**Bagian Dokumen:**
- - - - -
Jurnal1jambi.com,— Di balik tembok tinggi dan pintu besi Lembaga Pemasyarakatan Perempuan Jambi, peringatan Hari Ibu ke-97 menjadi pengingat penting bahwa kemanusiaan tidak pernah boleh dikurung. Lomba fashion show yang digelar Sabtu (3/1/2025) bukan sekadar acara seremonial, melainkan simbol keberanian negara untuk melihat perempuan termasuk warga binaan sebagai manusia utuh yang memiliki harga diri, potensi, dan hak untuk tumbuh.

Kegiatan ini menunjukkan bahwa pembinaan di lapas seharusnya tidak melulu bicara soal hukuman, tetapi juga pemulihan. Ketika warga binaan dan petugas tampil bersama di satu panggung, mengenakan kebaya dan busana nasional, ada pesan kuat yang disampaikan: relasi kuasa bisa dilunakkan oleh empati, dan disiplin bisa berjalan beriringan dengan rasa saling menghargai.

Busana yang dikenakan para peserta bukan sekadar kain dan motif. Ia adalah representasi identitas perempuan Indonesia yang tangguh—perempuan yang mungkin pernah jatuh, tetapi tidak kehilangan martabatnya. Kepercayaan diri yang terpancar dari langkah para peserta menjadi bukti bahwa ruang ekspresi adalah kebutuhan mendasar, bahkan di tempat yang paling sering kita asosiasikan dengan keterbatasan.
- - - - -
**Data Masukan:**
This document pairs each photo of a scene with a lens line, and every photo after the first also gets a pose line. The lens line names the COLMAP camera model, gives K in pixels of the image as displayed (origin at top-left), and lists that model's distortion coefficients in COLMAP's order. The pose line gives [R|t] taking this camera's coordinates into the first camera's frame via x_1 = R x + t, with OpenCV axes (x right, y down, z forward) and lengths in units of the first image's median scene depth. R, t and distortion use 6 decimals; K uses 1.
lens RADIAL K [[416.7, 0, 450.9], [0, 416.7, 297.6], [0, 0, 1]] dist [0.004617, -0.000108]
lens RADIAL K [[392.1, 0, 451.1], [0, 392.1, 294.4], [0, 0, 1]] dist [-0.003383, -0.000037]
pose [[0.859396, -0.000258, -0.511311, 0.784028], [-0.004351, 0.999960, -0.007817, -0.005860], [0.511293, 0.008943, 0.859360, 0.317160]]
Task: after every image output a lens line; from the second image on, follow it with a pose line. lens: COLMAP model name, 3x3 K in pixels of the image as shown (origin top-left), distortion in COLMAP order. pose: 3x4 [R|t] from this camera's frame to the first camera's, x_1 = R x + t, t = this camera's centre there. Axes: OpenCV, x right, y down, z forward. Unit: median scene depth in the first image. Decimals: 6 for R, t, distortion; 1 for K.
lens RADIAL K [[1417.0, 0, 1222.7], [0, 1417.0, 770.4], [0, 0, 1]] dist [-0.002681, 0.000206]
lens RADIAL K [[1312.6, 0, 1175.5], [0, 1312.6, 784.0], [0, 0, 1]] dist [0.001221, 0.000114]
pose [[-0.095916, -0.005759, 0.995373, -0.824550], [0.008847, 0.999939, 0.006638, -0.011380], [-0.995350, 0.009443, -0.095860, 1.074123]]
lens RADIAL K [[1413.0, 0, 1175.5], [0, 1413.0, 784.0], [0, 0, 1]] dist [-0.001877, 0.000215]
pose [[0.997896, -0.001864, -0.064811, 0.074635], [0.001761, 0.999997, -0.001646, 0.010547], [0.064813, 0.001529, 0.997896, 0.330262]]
- - - - -
**Daftar Tugas:**
a: Ringkaslah teks tentang Hari Ibu di Lapas Perempuan Jambi dalam dua kalimat.
b: Salinlah sebagian teks tentang Hari Ibu di Lapas Perempuan Jambi: mulailah pada kata-kata "Jurnal1jambi.com,— Di balik", lalu berhentilah setelah kata-kata "rasa saling menghargai.".

**Jawaban Berurutan:**
a: Lomba fashion show pada peringatan Hari Ibu ke-97 di Lembaga Pemasyarakatan Perempuan Jambi menjadi simbol bahwa negara melihat perempuan, termasuk warga binaan, sebagai manusia utuh yang memiliki harga diri, potensi, dan hak untuk tumbuh. Warga binaan dan petugas tampil bersama mengenakan kebaya dan busana nasional, yang menunjukkan bahwa pembinaan di lapas juga menyangkut pemulihan, sementara kepercayaan diri para peserta membuktikan bahwa ruang ekspresi adalah kebutuhan mendasar.

b:
Jurnal1jambi.com,— Di balik tembok tinggi dan pintu besi Lembaga Pemasyarakatan Perempuan Jambi, peringatan Hari Ibu ke-97 menjadi pengingat penting bahwa kemanusiaan tidak pernah boleh dikurung. Lomba fashion show yang digelar Sabtu (3/1/2025) bukan sekadar acara seremonial, melainkan simbol keberanian negara untuk melihat perempuan termasuk warga binaan sebagai manusia utuh yang memiliki harga diri, potensi, dan hak untuk tumbuh.

Kegiatan ini menunjukkan bahwa pembinaan di lapas seharusnya tidak melulu bicara soal hukuman, tetapi juga pemulihan. Ketika warga binaan dan petugas tampil bersama di satu panggung, mengenakan kebaya dan busana nasional, ada pesan kuat yang disampaikan: relasi kuasa bisa dilunakkan oleh empati, dan disiplin bisa berjalan beriringan dengan rasa saling menghargai.